しかし、サードパーティ製のサービスにおいて、Unity ランタイムをサードパーティ製の追加の SDK と組み合わせてクラウド上で実行する場合、Unity はその組み合わせは 1 つのプラットフォームとみなします。このような場合には、Unity はそのサービスに、認定を受けた Unity プラットフォームパートナーとなるよう要請します。こうしたパートナーシップの締結により、Unity としては幅広いプラットフォームに対して、堅牢なサポートを提供し、デベロッパーの事業を成功に導く手助けができるようになると考えています。Unity としては、このようなパートナーシップの締結を常に歓迎しています。また、Unity が Improbable 社と交渉していた内容も、この種類のパートナーシップの締結に関するものでした。https://blogs.unity3d.com/jp/2019/01/10/our-response-to-improbables-blog-post-and-why-you-can-keep-working-on-your-spatialos-game/

両者の声明文を読むと、ImprobableがUnityの利用規約改定に不満を表明し、このままでは自由なゲーム開発に支障をきたすとしてEpic Gamesとの連携強化、声明を発表。

Unity側はそれに対して、SDKにUnityを含んでおり、それをクラウド上で実行するのであればUnityパートナーとして正式に認定を受けるべきであり、それを拒否したので規約違反としUnityから排除したとなっています。

きちんと認定を受けてお金を払えば最大限サポートするけど、それをしないで不適切な利用を続けるのであれば規約違反とする他にないということですね。

どっちが悪いのかという判断は中々難しいものがありますが、素直に読むとImprobableが最初からちゃんとパートナーとして認定を受けていれば良かったのではとも思います。

Epic GamesはSteamのようなオンラインゲームプラットフォームを立ち上げ、ストアの使用料、UEの使用料なども破格の待遇を行っていますし、そうした自社プラットフォームへの誘致を促す中での動きとみることも出来るかもしれません。

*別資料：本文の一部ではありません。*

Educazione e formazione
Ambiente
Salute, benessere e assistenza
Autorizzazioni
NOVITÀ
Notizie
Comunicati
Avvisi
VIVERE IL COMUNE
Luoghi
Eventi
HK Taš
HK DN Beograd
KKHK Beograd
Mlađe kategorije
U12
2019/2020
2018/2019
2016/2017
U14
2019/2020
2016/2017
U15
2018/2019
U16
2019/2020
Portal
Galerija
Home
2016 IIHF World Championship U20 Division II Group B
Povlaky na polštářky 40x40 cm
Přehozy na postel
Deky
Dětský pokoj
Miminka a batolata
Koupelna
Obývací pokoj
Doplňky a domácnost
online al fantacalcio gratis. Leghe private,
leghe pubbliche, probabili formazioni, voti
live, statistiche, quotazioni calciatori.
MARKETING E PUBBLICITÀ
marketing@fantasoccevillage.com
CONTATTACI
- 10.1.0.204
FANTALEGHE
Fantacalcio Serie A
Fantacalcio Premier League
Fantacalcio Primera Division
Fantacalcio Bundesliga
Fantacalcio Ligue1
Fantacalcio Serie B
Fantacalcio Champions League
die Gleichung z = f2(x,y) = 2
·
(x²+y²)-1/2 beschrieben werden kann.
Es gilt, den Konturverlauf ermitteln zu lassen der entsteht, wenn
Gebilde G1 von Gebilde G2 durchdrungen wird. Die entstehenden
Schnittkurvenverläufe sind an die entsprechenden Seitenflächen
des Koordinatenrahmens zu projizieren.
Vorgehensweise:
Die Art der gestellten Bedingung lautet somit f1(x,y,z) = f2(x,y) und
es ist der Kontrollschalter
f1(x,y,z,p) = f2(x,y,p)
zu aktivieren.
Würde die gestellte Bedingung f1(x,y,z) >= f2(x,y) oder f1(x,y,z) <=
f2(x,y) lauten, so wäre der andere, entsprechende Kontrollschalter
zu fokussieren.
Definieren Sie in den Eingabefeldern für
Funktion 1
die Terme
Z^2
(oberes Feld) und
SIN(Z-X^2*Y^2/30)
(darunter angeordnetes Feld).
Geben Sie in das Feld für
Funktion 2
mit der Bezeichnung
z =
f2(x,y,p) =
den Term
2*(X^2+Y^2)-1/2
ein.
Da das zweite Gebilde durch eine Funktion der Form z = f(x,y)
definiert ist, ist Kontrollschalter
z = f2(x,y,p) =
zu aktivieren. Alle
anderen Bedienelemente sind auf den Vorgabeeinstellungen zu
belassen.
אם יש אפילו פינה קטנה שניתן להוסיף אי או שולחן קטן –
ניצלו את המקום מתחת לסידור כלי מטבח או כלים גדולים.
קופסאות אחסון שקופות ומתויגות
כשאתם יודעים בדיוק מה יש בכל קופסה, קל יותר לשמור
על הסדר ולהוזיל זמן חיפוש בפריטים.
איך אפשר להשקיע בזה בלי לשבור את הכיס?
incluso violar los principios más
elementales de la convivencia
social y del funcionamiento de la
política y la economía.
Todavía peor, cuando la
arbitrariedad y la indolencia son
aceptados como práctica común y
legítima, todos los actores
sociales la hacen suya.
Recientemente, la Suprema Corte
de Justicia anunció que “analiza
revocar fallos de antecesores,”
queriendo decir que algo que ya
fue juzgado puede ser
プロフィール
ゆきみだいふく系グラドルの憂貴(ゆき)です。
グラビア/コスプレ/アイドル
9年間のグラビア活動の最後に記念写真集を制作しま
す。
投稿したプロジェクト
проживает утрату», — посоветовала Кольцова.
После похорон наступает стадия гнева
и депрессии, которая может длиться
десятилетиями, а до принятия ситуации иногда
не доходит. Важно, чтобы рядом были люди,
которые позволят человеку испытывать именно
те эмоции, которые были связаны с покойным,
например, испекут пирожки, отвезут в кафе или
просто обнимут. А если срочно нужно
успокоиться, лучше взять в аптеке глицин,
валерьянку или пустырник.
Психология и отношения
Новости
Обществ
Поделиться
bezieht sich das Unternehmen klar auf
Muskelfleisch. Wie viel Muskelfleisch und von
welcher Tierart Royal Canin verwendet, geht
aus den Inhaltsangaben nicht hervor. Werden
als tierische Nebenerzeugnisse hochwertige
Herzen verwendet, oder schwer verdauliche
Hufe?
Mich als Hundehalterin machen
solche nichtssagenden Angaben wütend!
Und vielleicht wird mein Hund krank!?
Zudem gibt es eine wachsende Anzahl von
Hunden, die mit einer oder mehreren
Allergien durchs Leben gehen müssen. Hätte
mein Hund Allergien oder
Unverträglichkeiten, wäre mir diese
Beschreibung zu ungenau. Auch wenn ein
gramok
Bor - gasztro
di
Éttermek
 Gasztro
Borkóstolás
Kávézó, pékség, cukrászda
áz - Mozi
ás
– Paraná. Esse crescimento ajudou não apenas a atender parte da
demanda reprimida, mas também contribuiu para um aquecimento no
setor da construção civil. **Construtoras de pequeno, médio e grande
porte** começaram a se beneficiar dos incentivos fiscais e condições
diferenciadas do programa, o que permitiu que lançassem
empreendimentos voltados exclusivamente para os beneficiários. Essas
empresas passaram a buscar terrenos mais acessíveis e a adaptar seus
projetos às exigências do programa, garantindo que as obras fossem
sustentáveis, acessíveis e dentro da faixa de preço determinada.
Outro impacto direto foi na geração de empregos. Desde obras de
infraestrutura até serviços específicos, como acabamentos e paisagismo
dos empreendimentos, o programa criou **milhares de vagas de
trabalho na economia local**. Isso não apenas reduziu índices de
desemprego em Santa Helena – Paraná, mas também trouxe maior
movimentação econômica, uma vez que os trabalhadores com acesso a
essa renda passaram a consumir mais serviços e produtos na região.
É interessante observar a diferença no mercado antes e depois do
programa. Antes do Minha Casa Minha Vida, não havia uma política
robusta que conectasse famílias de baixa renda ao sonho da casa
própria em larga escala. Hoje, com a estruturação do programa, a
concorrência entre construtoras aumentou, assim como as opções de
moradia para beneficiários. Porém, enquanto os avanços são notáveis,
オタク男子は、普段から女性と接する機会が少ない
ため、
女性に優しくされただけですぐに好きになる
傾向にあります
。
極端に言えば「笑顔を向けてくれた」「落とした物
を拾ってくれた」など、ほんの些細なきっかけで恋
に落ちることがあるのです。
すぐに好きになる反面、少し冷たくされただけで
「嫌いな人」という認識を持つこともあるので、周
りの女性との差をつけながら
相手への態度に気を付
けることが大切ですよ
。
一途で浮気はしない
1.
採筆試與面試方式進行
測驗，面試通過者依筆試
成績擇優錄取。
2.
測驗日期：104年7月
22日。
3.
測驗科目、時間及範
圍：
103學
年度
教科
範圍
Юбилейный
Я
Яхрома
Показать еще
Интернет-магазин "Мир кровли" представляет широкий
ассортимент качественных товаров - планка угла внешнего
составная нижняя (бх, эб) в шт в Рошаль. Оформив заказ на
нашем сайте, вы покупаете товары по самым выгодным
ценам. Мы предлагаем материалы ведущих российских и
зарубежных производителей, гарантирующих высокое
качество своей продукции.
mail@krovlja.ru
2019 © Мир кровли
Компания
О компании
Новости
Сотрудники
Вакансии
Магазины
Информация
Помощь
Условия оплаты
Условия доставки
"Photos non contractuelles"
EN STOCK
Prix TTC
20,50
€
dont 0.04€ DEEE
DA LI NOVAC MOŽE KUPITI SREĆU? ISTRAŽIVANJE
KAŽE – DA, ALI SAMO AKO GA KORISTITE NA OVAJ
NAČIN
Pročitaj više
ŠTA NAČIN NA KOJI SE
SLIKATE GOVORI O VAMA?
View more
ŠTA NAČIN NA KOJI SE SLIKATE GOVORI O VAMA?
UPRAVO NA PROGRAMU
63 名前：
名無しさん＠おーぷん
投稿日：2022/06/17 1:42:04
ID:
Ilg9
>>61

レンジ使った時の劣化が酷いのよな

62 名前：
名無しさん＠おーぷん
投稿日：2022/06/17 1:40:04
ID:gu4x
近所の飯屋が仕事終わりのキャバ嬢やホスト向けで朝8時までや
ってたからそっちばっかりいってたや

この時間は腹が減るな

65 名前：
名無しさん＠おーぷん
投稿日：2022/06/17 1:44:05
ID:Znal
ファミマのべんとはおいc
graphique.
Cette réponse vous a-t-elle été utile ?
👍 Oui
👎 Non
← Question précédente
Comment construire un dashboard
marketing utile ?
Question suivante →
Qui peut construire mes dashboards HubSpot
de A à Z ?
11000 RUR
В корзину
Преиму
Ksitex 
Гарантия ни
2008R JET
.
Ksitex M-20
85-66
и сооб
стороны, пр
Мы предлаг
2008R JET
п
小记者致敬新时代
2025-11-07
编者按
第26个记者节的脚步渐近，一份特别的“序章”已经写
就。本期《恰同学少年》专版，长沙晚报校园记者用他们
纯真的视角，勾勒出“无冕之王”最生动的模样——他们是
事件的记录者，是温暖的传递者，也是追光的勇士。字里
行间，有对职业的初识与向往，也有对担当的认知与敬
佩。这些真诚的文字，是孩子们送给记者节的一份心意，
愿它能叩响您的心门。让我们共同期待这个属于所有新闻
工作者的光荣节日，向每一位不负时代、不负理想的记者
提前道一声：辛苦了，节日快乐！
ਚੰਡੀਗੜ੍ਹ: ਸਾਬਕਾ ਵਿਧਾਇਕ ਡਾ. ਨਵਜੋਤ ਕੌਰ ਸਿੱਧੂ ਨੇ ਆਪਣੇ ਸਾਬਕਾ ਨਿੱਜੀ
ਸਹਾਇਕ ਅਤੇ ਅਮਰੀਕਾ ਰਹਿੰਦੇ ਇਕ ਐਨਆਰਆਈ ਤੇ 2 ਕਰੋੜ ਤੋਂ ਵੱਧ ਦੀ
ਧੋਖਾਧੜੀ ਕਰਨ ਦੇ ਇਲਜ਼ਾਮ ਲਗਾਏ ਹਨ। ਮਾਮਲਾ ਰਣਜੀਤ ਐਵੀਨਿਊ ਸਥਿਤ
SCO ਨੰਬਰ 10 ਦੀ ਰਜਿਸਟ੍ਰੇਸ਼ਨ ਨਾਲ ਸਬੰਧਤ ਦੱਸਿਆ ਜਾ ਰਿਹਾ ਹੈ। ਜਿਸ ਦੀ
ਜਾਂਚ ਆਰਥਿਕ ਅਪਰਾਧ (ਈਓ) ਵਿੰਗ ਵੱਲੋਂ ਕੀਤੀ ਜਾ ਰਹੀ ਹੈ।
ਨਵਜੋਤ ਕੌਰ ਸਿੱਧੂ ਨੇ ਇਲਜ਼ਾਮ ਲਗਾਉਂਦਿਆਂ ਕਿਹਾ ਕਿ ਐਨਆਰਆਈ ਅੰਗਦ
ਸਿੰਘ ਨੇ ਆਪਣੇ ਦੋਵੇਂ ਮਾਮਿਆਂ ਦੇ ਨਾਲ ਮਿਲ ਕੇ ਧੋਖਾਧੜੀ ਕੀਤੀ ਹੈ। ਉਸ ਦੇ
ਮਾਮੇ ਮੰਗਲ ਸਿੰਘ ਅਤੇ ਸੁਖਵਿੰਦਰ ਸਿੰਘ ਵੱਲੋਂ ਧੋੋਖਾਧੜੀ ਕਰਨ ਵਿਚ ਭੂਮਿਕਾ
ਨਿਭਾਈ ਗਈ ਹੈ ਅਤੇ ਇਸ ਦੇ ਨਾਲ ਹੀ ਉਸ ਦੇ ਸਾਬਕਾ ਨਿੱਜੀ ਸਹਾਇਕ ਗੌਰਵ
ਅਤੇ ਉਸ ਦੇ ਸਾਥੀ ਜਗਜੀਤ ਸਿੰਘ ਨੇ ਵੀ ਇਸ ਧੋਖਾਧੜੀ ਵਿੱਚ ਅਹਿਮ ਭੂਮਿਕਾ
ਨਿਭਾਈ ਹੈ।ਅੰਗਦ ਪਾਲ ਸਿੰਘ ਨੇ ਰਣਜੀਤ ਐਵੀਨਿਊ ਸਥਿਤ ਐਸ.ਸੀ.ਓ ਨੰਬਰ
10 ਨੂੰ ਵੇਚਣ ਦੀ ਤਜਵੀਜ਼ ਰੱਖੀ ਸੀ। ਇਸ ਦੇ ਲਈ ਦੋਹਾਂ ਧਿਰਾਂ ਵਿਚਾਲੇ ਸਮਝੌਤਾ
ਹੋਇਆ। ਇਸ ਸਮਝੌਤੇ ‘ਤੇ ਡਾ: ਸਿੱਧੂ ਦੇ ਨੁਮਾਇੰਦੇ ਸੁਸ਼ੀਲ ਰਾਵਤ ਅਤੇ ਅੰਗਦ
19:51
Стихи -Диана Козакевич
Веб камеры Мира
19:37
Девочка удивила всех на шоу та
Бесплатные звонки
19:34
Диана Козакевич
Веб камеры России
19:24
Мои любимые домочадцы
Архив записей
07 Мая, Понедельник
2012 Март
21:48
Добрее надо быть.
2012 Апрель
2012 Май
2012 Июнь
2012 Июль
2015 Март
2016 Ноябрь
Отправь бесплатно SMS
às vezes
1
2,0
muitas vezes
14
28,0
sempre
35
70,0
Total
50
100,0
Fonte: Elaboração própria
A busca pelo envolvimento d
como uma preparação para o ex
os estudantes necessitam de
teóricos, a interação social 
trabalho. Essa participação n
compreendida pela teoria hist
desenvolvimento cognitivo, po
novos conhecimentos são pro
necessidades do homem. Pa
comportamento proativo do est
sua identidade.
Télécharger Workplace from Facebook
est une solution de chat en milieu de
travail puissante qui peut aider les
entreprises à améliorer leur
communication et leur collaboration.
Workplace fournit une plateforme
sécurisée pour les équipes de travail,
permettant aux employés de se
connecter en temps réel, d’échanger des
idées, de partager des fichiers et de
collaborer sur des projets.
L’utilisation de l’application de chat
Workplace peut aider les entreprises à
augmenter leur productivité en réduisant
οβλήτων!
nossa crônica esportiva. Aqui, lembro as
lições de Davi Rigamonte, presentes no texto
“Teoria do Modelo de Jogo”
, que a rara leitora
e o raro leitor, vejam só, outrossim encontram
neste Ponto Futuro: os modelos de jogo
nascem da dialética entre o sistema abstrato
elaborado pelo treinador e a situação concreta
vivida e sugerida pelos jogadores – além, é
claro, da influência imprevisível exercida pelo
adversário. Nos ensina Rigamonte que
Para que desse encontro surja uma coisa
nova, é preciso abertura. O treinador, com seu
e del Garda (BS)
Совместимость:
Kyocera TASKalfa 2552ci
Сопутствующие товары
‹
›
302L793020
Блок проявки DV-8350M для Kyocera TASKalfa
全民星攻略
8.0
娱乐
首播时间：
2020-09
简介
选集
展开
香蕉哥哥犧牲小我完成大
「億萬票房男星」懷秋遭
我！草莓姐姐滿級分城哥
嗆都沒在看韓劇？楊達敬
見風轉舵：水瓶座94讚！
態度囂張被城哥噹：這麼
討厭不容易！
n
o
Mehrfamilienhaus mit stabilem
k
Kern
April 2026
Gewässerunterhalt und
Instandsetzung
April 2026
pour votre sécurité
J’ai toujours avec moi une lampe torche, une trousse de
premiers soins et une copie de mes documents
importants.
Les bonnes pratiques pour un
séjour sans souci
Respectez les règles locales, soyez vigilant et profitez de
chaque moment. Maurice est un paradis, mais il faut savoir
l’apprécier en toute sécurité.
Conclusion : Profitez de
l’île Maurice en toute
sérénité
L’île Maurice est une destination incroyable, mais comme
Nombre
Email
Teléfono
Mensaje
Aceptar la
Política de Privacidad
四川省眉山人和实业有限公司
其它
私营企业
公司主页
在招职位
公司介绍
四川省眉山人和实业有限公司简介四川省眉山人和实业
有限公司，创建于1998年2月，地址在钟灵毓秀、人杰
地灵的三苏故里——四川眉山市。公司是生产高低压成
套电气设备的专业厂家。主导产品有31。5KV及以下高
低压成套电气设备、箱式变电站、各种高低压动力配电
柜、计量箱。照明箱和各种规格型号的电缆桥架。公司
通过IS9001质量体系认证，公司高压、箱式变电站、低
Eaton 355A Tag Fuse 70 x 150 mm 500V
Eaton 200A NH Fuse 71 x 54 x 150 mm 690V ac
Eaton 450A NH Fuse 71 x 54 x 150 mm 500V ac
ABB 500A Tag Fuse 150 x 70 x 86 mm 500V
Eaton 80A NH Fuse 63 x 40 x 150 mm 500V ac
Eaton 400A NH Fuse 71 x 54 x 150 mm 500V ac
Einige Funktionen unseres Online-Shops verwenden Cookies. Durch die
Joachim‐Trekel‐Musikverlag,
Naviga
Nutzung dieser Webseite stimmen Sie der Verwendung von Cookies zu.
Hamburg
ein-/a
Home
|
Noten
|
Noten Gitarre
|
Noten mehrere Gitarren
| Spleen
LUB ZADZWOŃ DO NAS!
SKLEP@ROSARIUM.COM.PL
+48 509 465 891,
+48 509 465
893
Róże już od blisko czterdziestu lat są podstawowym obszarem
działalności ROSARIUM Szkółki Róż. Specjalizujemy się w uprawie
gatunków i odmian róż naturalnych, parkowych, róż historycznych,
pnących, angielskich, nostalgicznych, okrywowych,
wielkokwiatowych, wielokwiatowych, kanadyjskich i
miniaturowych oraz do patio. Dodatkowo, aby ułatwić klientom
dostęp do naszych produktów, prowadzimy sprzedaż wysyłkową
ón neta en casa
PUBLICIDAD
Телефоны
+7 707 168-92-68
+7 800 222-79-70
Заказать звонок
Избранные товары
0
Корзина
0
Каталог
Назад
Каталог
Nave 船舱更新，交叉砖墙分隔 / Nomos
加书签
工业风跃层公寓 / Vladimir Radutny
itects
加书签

うちはこんなにフレンドリーだよー! 的なアピールなのか(笑)
なんとも気になる汎用ゲームエンジン同士の熾烈な戦い。
果たしてどのような結果になるのか注目です!

でも個人的にはUE4で作られたゲームばかりというのもそれはそれで多様性がないので、他のゲームエンジン、それこそ独自のエンジンを活用したゲームというのがもっと登場すると嬉しいのですが......。